● What the task asks
Reproduce the records exactly, but not the pictures.

━━━ Task data ━━━

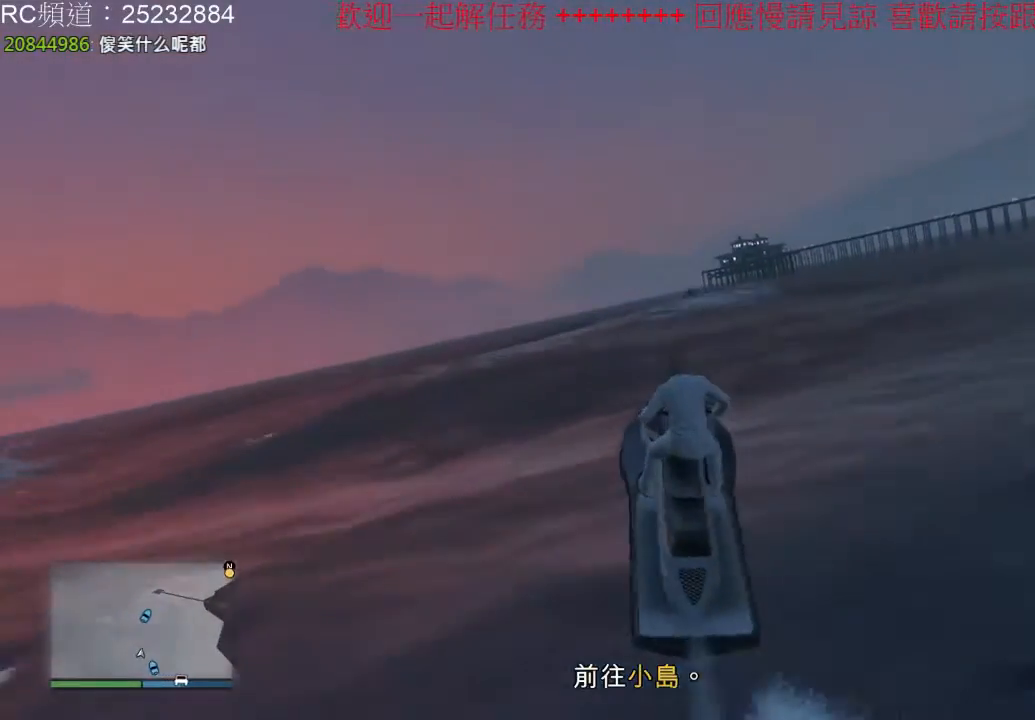
{"dt_ms": 1000, "buttons": ["R2"], "left_stick": "center", "right_stick": "center", "events": [[500, "left_stick", "right"], [900, "left_stick", "center"]]}
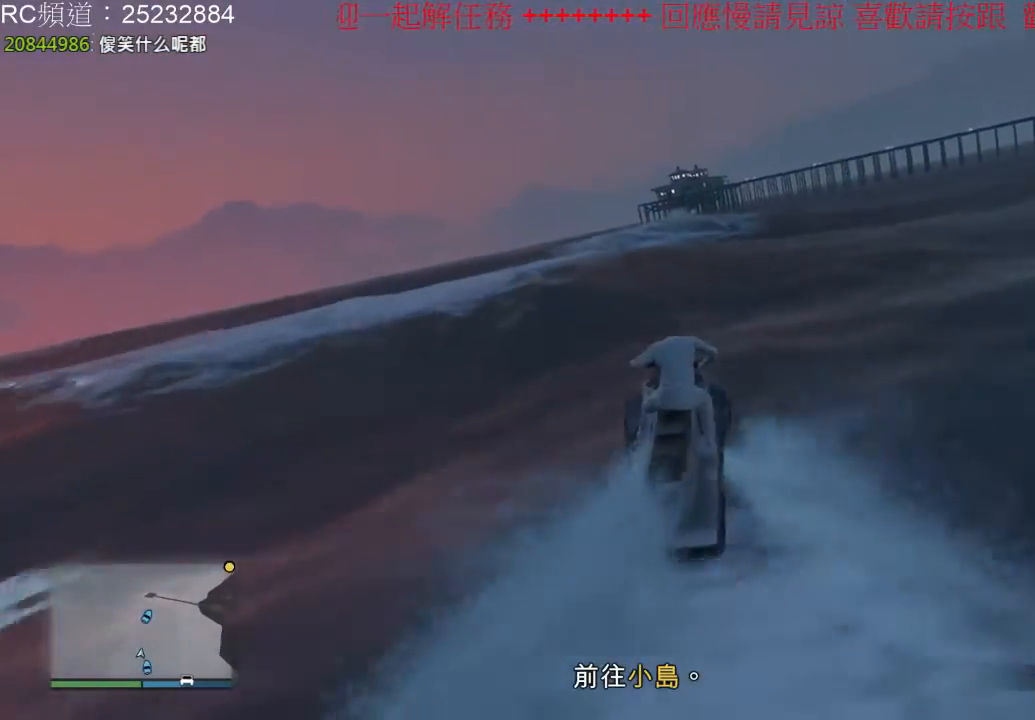
{"dt_ms": 500, "buttons": ["R2"], "left_stick": "right", "right_stick": "center", "events": [[133, "left_stick", "right"]]}
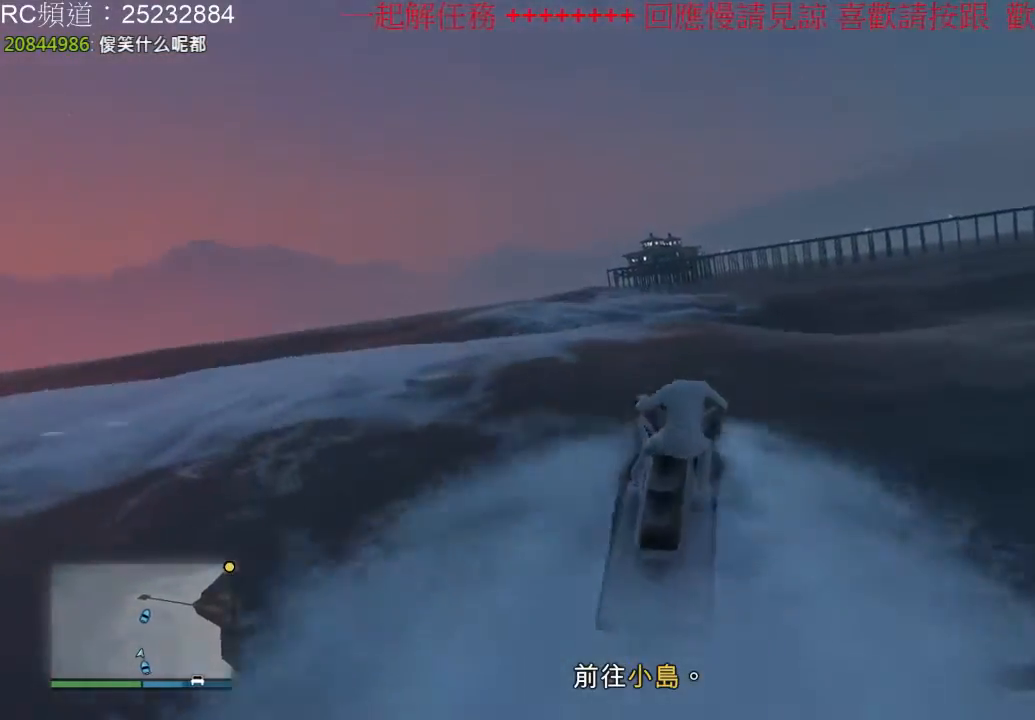
{"dt_ms": 500, "buttons": ["R2"], "left_stick": "center", "right_stick": "center", "events": [[200, "left_stick", "center"]]}
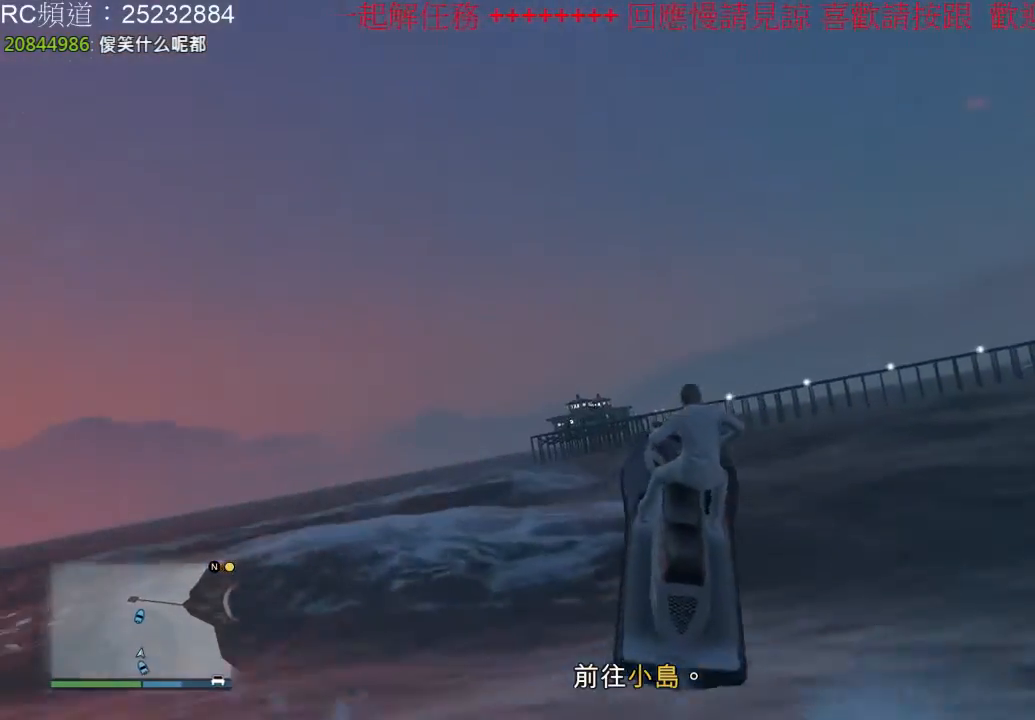
{"dt_ms": 500, "buttons": ["R2"], "left_stick": "right", "right_stick": "center", "events": [[300, "left_stick", "right"]]}
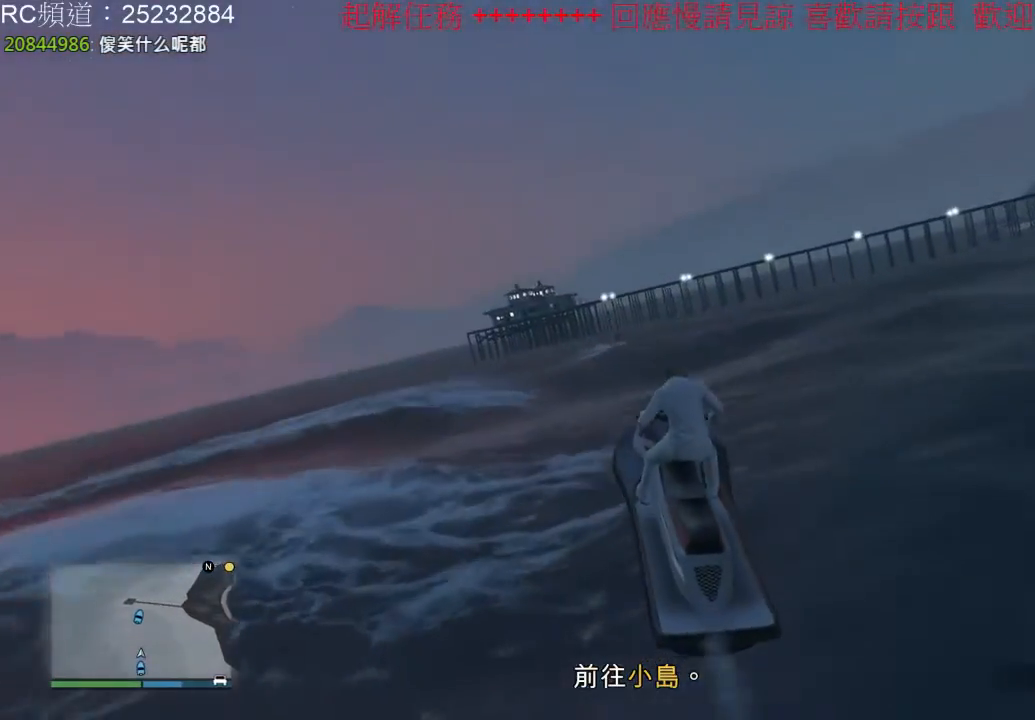
{"dt_ms": 500, "buttons": ["R2"], "left_stick": "right", "right_stick": "center", "events": [[100, "left_stick", "center"], [400, "left_stick", "right"]]}
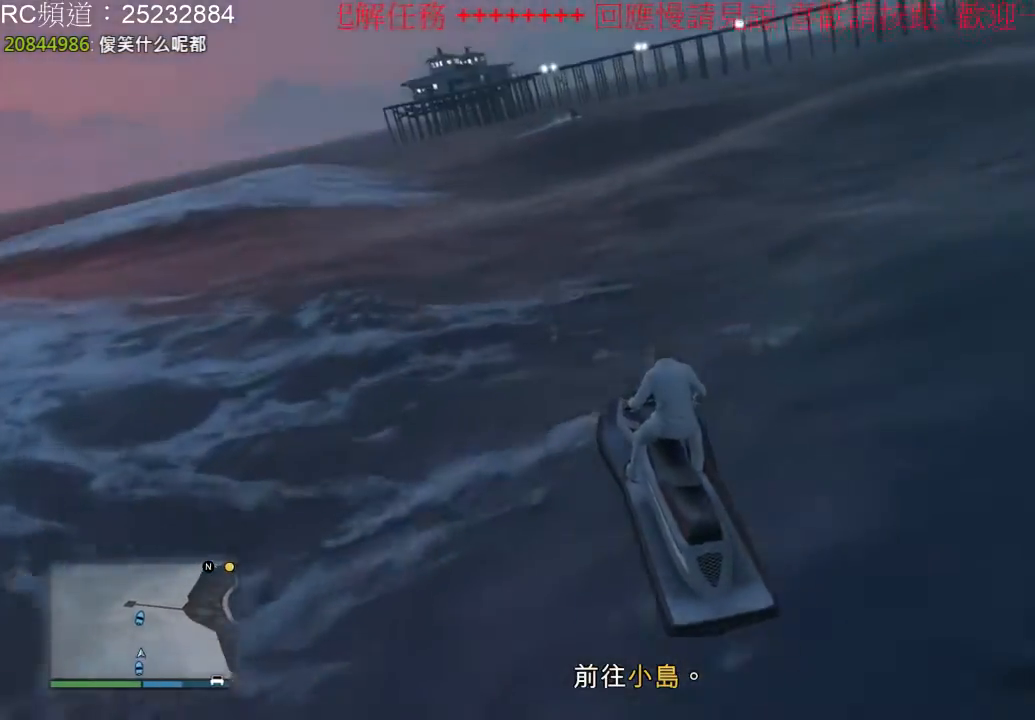
{"dt_ms": 500, "buttons": ["R2"], "left_stick": "right", "right_stick": "center", "events": [[233, "left_stick", "center"], [467, "left_stick", "right"]]}
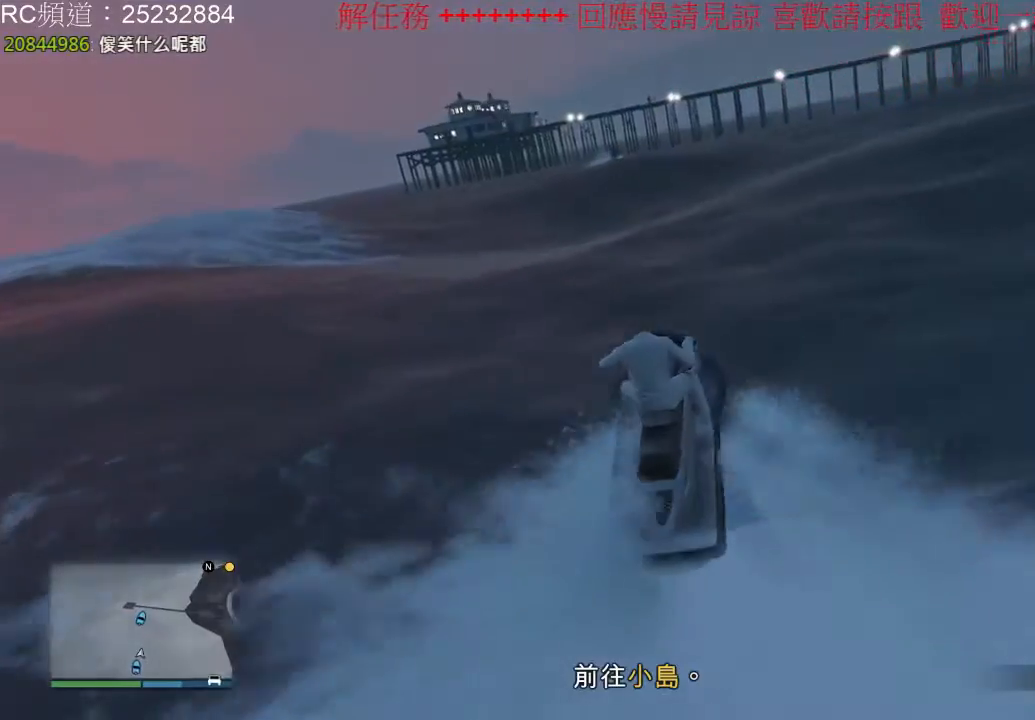
{"dt_ms": 500, "buttons": ["R2"], "left_stick": "center", "right_stick": "center", "events": [[300, "left_stick", "center"]]}
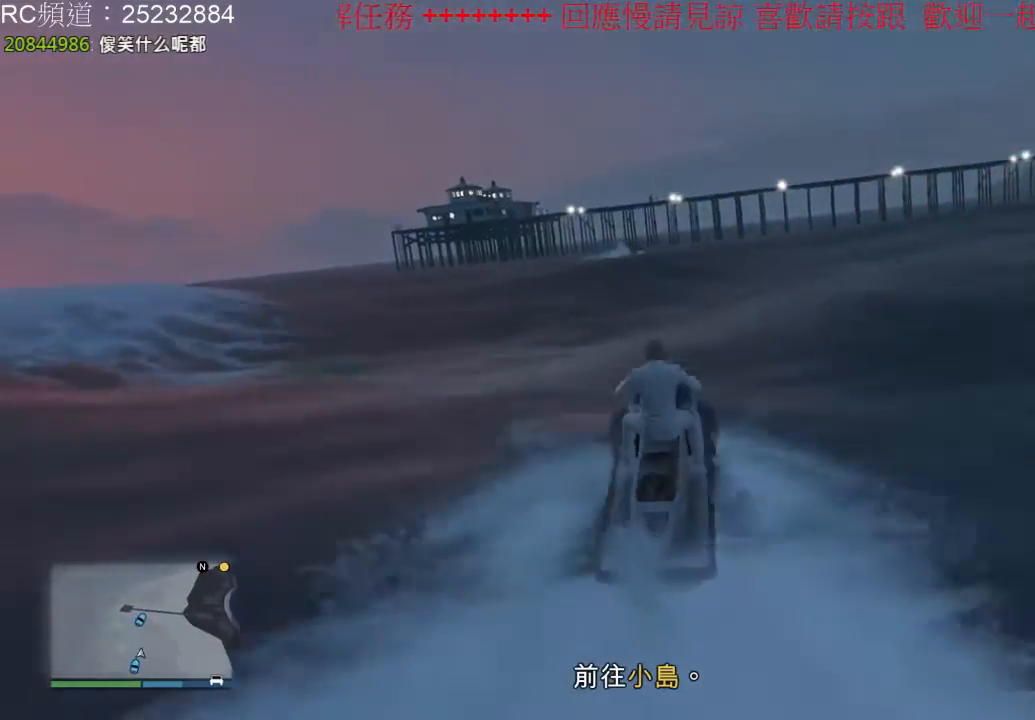
{"dt_ms": 500, "buttons": ["R2"], "left_stick": "center", "right_stick": "center", "events": [[33, "left_stick", "right"], [333, "left_stick", "center"]]}
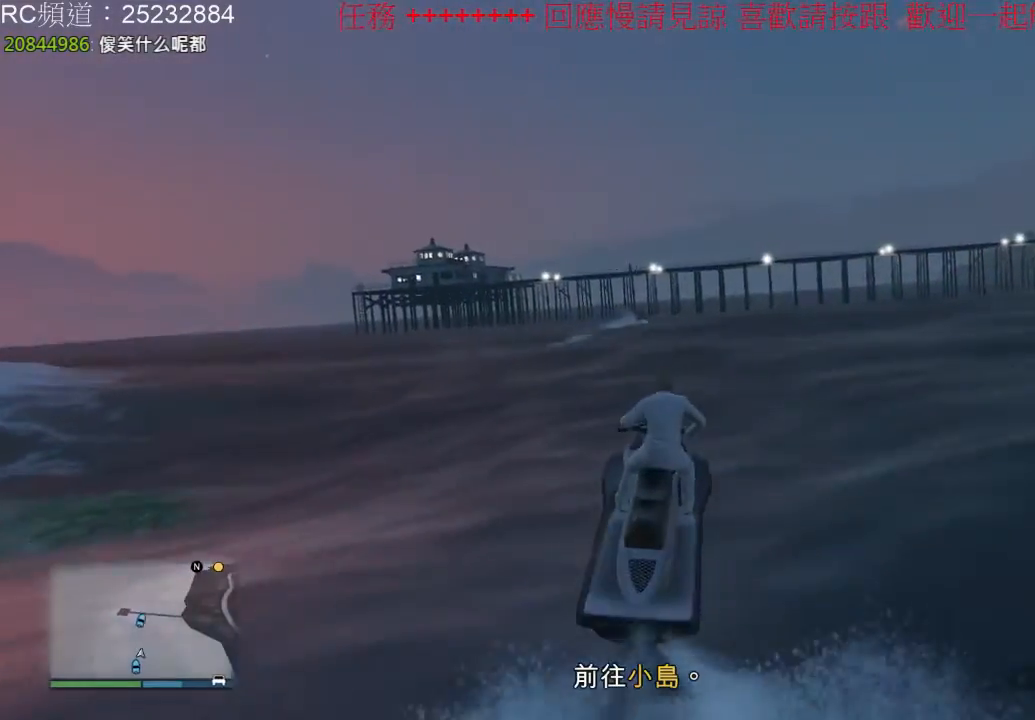
{"dt_ms": 500, "buttons": ["R2"], "left_stick": "center", "right_stick": "center", "events": [[267, "left_stick", "right"], [500, "left_stick", "center"]]}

━━━

● Written solution
{"dt_ms": 1000, "buttons": ["R2"], "left_stick": "center", "right_stick": "center", "events": [[500, "left_stick", "right"], [900, "left_stick", "center"]]}
{"dt_ms": 500, "buttons": ["R2"], "left_stick": "right", "right_stick": "center", "events": [[133, "left_stick", "right"]]}
{"dt_ms": 500, "buttons": ["R2"], "left_stick": "center", "right_stick": "center", "events": [[200, "left_stick", "center"]]}
{"dt_ms": 500, "buttons": ["R2"], "left_stick": "right", "right_stick": "center", "events": [[300, "left_stick", "right"]]}
{"dt_ms": 500, "buttons": ["R2"], "left_stick": "right", "right_stick": "center", "events": [[100, "left_stick", "center"], [400, "left_stick", "right"]]}
{"dt_ms": 500, "buttons": ["R2"], "left_stick": "right", "right_stick": "center", "events": [[233, "left_stick", "center"], [467, "left_stick", "right"]]}
{"dt_ms": 500, "buttons": ["R2"], "left_stick": "center", "right_stick": "center", "events": [[300, "left_stick", "center"]]}
{"dt_ms": 500, "buttons": ["R2"], "left_stick": "center", "right_stick": "center", "events": [[33, "left_stick", "right"], [333, "left_stick", "center"]]}
{"dt_ms": 500, "buttons": ["R2"], "left_stick": "center", "right_stick": "center", "events": [[267, "left_stick", "right"], [500, "left_stick", "center"]]}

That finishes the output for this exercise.